Memory is a term used to describe the cognitive mechanism by which information is acquired, retained, and recalled. Structurally, some major brain areas involved in memory processing include the hippocampus, the fornix, the temporal lobes, and the cerebellum, with connections in and between most brain regions. The memory system can be partitioned into subsystems based on processing sequences; the form, time span, and method of recall; whether memories are conscious or unconsciously recalled; and the types of memory impairments that can occur.

Once information has been identified (through auditory, visual, tactile, and/or other sensory processes), it needs to be encoded and registered, a mental process that constructs a representation of the information into the memory system. The period of time (typically seconds) during which this information is being held and/or manipulated for registration, and ultimately encoded, consolidated, and retained, is sometimes referred to as working memory (WM). Other descriptors include short-term memory (STM) and immediate memory (IM). Consolidation and storage represent the process by which information in STM is transferred into long-term memory (LTM). Information in LTM can be available for hours or as long as a lifespan. LTMs are generally thought to be housed, in whole or in part, in various brain regions (e.g., the cortex, cerebellum). Ordinarily, consolidation in LTM is accomplished in one or more of four ways: pairing two bits of information (such as a group of letters and the English sound it represents); storing procedures (consolidating new skills, such as the steps in solving mathematics problems); classifying data in categories (filing all insects together in memory); and linking new information to established rules, patterns, or systems of organization (rule-based learning).

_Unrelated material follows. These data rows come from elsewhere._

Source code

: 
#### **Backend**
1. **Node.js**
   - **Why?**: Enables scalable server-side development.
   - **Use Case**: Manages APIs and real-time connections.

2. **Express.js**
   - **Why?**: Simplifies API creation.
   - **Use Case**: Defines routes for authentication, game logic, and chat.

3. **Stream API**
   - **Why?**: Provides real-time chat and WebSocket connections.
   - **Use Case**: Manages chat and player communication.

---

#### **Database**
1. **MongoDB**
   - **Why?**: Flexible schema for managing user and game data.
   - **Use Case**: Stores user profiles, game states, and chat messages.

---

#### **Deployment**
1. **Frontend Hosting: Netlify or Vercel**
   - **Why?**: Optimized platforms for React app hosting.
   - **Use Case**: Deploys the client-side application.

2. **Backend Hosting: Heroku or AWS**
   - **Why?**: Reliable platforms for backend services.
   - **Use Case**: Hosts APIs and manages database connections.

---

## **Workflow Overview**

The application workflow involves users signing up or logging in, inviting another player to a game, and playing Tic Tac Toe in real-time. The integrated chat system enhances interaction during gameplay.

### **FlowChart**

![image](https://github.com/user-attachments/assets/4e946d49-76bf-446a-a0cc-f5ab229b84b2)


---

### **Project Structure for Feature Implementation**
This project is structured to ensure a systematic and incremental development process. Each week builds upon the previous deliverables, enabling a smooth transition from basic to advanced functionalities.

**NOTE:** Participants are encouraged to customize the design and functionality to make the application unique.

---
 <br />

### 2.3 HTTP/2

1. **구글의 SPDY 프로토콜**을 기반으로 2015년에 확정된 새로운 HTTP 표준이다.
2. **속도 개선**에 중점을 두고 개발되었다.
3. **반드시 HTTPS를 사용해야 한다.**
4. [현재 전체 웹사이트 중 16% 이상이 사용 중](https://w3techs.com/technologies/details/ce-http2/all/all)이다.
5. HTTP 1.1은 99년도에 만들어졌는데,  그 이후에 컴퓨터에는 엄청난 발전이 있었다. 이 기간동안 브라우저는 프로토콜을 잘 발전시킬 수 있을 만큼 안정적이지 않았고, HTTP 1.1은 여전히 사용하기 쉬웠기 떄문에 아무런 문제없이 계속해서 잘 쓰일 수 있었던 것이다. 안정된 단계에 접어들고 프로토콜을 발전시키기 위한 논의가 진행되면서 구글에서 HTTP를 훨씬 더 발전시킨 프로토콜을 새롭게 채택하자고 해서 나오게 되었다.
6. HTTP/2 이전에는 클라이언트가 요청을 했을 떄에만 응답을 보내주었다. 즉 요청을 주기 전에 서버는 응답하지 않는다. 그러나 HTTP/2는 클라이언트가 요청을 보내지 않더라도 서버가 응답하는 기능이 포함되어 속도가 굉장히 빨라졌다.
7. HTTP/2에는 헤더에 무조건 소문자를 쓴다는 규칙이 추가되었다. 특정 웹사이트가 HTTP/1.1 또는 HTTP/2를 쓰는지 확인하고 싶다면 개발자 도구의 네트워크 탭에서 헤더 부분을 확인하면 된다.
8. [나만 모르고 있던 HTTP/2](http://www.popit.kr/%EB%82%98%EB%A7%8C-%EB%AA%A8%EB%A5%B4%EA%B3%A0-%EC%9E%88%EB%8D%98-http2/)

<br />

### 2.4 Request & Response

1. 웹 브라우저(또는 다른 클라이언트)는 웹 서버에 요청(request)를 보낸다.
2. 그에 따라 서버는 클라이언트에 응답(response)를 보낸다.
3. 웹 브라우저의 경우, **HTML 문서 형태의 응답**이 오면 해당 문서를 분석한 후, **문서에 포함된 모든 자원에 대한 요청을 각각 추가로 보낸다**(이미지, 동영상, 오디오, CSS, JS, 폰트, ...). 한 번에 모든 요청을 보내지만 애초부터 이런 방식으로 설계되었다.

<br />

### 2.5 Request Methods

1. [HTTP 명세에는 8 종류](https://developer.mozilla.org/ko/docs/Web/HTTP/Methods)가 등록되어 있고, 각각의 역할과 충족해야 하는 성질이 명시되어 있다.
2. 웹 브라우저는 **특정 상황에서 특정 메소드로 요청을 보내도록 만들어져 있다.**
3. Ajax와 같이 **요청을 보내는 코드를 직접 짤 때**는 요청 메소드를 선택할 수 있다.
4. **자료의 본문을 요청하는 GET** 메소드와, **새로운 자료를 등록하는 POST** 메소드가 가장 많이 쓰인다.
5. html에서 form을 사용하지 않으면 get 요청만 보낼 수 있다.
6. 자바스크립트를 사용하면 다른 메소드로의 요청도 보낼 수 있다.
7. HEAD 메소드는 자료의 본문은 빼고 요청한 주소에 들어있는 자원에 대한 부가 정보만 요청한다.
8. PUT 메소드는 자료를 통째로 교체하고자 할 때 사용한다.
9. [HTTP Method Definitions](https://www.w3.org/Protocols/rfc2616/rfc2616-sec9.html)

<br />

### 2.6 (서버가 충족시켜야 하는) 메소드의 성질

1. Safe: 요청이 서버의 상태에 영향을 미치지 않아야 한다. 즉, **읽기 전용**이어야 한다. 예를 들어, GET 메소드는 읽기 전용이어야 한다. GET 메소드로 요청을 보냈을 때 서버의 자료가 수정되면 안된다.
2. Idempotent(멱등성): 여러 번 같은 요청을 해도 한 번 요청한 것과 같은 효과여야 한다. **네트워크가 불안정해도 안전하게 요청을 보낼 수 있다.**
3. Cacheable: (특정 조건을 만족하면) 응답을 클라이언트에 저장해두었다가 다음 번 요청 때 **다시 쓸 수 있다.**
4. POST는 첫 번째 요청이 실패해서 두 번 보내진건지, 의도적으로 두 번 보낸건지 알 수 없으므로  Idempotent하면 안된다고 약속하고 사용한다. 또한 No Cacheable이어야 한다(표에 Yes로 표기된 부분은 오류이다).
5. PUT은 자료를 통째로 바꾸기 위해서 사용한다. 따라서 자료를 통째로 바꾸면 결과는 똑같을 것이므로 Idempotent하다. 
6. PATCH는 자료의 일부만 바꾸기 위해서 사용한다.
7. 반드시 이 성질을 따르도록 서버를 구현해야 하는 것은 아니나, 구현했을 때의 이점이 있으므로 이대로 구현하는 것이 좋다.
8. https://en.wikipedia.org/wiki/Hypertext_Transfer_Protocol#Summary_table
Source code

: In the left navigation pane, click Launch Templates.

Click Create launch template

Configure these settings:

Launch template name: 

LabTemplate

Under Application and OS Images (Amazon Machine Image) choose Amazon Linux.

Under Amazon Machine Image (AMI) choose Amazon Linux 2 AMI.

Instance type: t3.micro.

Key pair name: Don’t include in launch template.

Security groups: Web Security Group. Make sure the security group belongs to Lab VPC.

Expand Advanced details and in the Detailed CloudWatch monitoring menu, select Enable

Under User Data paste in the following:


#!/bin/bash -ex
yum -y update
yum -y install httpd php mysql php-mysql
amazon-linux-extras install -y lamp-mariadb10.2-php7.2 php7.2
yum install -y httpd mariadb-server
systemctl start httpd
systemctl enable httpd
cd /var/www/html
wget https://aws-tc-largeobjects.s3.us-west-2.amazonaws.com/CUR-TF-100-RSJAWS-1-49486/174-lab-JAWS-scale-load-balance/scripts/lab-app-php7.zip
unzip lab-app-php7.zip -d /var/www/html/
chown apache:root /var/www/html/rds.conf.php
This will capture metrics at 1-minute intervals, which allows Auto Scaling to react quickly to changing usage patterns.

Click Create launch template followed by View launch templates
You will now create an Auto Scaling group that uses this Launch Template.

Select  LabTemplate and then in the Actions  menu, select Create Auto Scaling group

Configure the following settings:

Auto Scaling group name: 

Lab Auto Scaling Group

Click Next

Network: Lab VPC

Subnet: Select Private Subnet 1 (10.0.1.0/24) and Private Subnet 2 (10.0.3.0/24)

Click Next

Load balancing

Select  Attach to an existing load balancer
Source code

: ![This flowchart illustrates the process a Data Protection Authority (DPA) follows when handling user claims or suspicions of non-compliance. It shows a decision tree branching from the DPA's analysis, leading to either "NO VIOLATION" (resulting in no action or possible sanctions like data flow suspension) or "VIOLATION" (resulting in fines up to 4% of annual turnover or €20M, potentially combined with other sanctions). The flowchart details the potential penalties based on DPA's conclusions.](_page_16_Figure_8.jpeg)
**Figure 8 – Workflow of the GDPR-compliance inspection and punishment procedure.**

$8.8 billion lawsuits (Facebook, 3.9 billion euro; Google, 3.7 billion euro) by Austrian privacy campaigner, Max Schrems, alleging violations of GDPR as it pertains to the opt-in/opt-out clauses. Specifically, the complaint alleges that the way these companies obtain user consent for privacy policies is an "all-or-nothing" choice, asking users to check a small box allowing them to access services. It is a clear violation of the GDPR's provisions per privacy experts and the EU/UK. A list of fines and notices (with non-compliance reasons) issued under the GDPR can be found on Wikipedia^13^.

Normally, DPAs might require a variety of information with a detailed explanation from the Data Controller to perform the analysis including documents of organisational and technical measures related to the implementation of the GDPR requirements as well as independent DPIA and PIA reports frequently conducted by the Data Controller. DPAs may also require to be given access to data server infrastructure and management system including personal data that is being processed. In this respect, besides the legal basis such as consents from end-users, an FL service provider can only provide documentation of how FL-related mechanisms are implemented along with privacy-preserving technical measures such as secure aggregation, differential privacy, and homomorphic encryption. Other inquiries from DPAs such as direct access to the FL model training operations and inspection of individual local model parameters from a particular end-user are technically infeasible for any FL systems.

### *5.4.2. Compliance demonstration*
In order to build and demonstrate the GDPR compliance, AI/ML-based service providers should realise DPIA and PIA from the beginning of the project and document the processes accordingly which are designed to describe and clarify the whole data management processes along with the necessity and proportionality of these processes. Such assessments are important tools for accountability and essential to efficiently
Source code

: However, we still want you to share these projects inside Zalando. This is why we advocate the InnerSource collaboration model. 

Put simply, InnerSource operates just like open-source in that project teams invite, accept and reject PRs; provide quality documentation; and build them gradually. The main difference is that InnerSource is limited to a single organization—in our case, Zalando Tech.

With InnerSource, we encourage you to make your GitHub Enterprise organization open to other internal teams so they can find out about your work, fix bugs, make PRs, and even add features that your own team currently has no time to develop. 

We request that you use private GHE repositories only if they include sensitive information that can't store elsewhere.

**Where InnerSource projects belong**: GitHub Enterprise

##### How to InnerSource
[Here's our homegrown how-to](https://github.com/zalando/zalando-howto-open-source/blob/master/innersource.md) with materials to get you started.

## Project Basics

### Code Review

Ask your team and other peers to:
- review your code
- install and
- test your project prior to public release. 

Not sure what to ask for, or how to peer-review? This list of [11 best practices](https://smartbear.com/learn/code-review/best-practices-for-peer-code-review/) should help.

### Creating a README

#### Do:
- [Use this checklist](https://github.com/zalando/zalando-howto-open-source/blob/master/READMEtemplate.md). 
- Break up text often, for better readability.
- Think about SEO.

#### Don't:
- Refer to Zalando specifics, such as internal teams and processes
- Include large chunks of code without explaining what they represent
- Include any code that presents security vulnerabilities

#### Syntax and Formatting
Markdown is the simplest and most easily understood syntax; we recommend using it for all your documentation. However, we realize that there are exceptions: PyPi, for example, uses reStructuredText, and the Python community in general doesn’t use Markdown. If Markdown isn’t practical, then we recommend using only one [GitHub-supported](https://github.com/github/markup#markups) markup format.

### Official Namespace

Once information finds its way into LTM, it must be accessed. In general, information can be retrieved spontaneously (a process known as free recall) or with the aid of cues (cued or recognition recall). Some other common descriptors of memory include anterograde memory (the capacity to learn from a single point in time forward), retrograde memory (the capacity to recall information that was already learned), and explicit memory (conscious awareness of recall), implicit memory (subconscious recall: no awareness that the memory system is being activated), procedural memory (memory for how to do things), and prospective memory or remembering to remember.

As children proceed through school, the demands for the efficient use of memory progressively increase. By secondary school, rapid and precise recall is heavily emphasized. Children can have trouble with one or more memory mechanism. They might struggle with the initial registration of information in STM. Others might have difficulty storing newly introduced information. Other children might have difficulty accessing (retrieving) information, despite having registered and stored it effectively. Children can experience frustration in their efforts at consolidating information into LTM and/or encounter difficulty with simultaneous recall (retrieval of several facts or procedures at once). Some students exhibit delayed automatization: Not enough of what they have learned in the past is accessible to them instantaneously and with no expenditure of effort. Such skills as forming letters, mastering mathematical facts, and decoding words must ultimately become automatic if students are to make good academic progress.